ÜBUNGSAUFGABE 1 -
Schreiben Sie die Datenzeilen von der Zeile mit „catalogue / barcode: US 3771924“ bis zum Ende der Datenzeilen wörtlich ab, wobei beide Enden eingeschlossen sind.

AUSGEWÄHLTER TEXTAUSZUG -
========

Verdacht der organisierten Prostitution

"Man stößt auf vieles bei den Nachforschungen", räumt Helige ein. Das Thema Rotlicht sei jedoch eine andere Baustelle. "Es ist ein wichtiges Thema und alles ist interessant für uns, um den Lebensweg der Kinder nachzuzeichnen." Bereits in einem Zwischenbericht im Oktober war vom Verdacht des "vielfachen, organisierten sexuellen Missbrauchs von Heimkindern" die Rede.

Bei der Opferschutzorganisation Weißer Ring haben sich bisher rund 1500 Personen im Zusammenhang mit Vorwürfen gegen Heime, in welche die Stadt Wien eingewiesen hat, gemeldet. Rund 1200 davon wurden bereits behandelt. Darunter seien auch Einzelfälle gewesen, die auf mögliche organisierte Prostitution hinwiesen, bestätigt Marianne Gammer, Geschäftsführerin des Weißen Rings.

"Schreckensnächte"

Derartige Vorwürfe hätten immer das Heim am Wilhelminenberg betroffen, in Bezug auf andere Kinderheime sei diesbezüglich nichts bekannt, sehr wohl aber sexuelle Übergriffe heiminterner Personen.

Auch Erika T. war als Kind im Heim am Wilhelminenberg. Sie kommt in dem Buch "Der Kindheit beraubt" von Historiker Sieder und Co-Autorin Andrea Smioski zu Wort und schildert darin "Schreckensnächte, in denen die großen Türen (...) des Schlafsaals ständig knarrten, dunkle Gestalten hereinschlichen und sich über die Betten der Mädchen warfen. Schreie, Ohrfeigen, Stöhnen und Weinen mischten sich mit rauen schimpfenden Männerstimmen. Hier fanden brutale Vergewaltigungen statt!"

========

Quelldaten
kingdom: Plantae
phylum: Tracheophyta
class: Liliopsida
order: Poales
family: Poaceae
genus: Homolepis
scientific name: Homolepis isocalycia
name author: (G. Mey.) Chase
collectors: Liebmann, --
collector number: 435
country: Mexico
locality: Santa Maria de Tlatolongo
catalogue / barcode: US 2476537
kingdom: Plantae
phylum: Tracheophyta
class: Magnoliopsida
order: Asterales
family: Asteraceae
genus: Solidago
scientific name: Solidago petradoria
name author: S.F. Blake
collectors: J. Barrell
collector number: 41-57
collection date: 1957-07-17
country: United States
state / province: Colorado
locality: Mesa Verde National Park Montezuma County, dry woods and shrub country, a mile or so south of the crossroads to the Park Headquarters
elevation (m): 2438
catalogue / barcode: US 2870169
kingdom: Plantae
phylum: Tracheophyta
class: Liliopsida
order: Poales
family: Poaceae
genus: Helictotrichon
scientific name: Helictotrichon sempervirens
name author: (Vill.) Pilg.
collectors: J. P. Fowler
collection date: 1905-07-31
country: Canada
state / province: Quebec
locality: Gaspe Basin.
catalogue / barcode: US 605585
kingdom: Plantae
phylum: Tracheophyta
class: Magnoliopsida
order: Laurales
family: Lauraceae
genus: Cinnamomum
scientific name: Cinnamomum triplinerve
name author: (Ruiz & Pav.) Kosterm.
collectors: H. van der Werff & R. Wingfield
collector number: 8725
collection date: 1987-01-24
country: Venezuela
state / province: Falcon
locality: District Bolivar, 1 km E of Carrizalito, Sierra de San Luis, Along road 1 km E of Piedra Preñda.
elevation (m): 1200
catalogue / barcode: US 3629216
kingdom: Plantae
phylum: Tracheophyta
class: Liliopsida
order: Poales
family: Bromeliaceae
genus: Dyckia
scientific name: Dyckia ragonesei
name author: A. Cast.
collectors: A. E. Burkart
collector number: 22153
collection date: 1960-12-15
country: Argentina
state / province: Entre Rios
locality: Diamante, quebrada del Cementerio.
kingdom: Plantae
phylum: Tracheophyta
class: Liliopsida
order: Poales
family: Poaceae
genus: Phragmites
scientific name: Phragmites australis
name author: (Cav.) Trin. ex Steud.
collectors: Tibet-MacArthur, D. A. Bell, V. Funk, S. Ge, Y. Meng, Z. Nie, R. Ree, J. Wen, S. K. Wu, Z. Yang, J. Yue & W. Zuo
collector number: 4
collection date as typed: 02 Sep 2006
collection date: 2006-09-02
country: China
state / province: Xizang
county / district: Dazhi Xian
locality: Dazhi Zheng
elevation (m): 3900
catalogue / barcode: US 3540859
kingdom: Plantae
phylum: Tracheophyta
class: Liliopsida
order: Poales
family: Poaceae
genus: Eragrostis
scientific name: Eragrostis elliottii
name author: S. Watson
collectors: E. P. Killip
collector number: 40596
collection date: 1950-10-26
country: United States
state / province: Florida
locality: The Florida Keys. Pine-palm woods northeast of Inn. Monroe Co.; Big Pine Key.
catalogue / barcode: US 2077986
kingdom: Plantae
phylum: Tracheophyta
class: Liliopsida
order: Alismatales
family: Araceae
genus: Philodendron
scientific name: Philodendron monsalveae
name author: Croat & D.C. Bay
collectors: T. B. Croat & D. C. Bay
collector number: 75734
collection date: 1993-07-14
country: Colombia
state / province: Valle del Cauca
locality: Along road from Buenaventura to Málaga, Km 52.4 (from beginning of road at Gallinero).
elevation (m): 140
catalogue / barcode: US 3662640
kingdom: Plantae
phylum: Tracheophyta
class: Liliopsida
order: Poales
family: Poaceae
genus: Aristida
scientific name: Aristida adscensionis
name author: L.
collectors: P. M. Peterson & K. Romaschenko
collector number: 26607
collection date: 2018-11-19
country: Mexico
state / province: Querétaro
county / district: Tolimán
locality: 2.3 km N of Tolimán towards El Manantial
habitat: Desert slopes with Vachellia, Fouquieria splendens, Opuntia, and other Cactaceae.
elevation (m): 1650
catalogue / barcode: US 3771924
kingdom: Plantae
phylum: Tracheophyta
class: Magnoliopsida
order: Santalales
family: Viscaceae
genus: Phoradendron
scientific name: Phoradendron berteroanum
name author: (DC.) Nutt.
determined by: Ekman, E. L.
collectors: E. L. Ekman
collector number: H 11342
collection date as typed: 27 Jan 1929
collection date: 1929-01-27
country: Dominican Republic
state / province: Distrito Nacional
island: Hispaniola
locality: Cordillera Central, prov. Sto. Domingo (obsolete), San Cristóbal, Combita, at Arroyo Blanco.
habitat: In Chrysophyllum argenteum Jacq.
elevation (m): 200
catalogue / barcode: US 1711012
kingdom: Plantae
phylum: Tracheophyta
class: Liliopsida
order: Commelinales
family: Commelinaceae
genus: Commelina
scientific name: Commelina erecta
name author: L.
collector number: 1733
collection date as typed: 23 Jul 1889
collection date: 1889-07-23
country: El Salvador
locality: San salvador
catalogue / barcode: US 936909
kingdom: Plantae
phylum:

========

ÜBUNGSAUFGABE 2 -
Führen Sie den Textauszug über die Missbrauchsvorwürfe gegen das Kinderheim am Wilhelminenberg im Anschluss an seinen letzten Satz weiter.

ERGEBNIS 1 -
catalogue / barcode: US 3771924
kingdom: Plantae
phylum: Tracheophyta
class: Magnoliopsida
order: Santalales
family: Viscaceae
genus: Phoradendron
scientific name: Phoradendron berteroanum
name author: (DC.) Nutt.
determined by: Ekman, E. L.
collectors: E. L. Ekman
collector number: H 11342
collection date as typed: 27 Jan 1929
collection date: 1929-01-27
country: Dominican Republic
state / province: Distrito Nacional
island: Hispaniola
locality: Cordillera Central, prov. Sto. Domingo (obsolete), San Cristóbal, Combita, at Arroyo Blanco.
habitat: In Chrysophyllum argenteum Jacq.
elevation (m): 200
catalogue / barcode: US 1711012
kingdom: Plantae
phylum: Tracheophyta
class: Liliopsida
order: Commelinales
family: Commelinaceae
genus: Commelina
scientific name: Commelina erecta
name author: L.
collector number: 1733
collection date as typed: 23 Jul 1889
collection date: 1889-07-23
country: El Salvador
locality: San salvador
catalogue / barcode: US 936909
kingdom: Plantae
phylum:

ERGEBNIS 2 -
"Ungeklärt, ob Täter von außen kamen"

T. war damals acht Jahre alt. Bei der Betroffenen handelt es sich übrigens nicht um eine der beiden Schwestern, die schon bei Aufkommen des Wilhelminenberg-Skandals im Herbst 2011 mit derlei Vorwürfen an die Öffentlichkeit gegangen sind.

Sieder und Smioski schreiben, es sei "bislang ungeklärt, ob die Täter von außen" kamen. Es sei aber auch "völlig verfehlt", die diesbezügliche Erzählung T.s mit dem Argument entkräften zu wollen, dass bekannt sei, dass sich "die meisten" Mädchen im Heim sich prostituiert hätten.

Kooperation zwischen Erziehern und Zuhältern

Auch in der Szene wird zunehmend lauter geraunt, dass Fälle von Zusammenarbeit zwischen Erziehern im Kinderheim und und Zuhältern bekannt sind. "Der ein oder andere hat da gut mitverdient", sagt ein Mitarbeiter einer Schutzorganisation für Prostituierte, der anonym bleiben möchte.

Auch der Wiener FP, die mit einigen Betroffenen Gespräche geführt hat, seien die Vorwürfe bekannt. "Das ist nicht nur der Verdacht: Auch Täter haben sich bei uns gemeldet und gestanden, sie haben sich Mädchen im Heim gegen Geld ausgeborgt", sagt der Parteisprecher. Nach Aufzeichnungen der Wiener FP hätten Heimmitarbeiter die Kinder, auch Buben, an Zuhälter "vermietet". (Julia Herrnböck, Gudrun Springer, DER STANDARD, 16.1.2013)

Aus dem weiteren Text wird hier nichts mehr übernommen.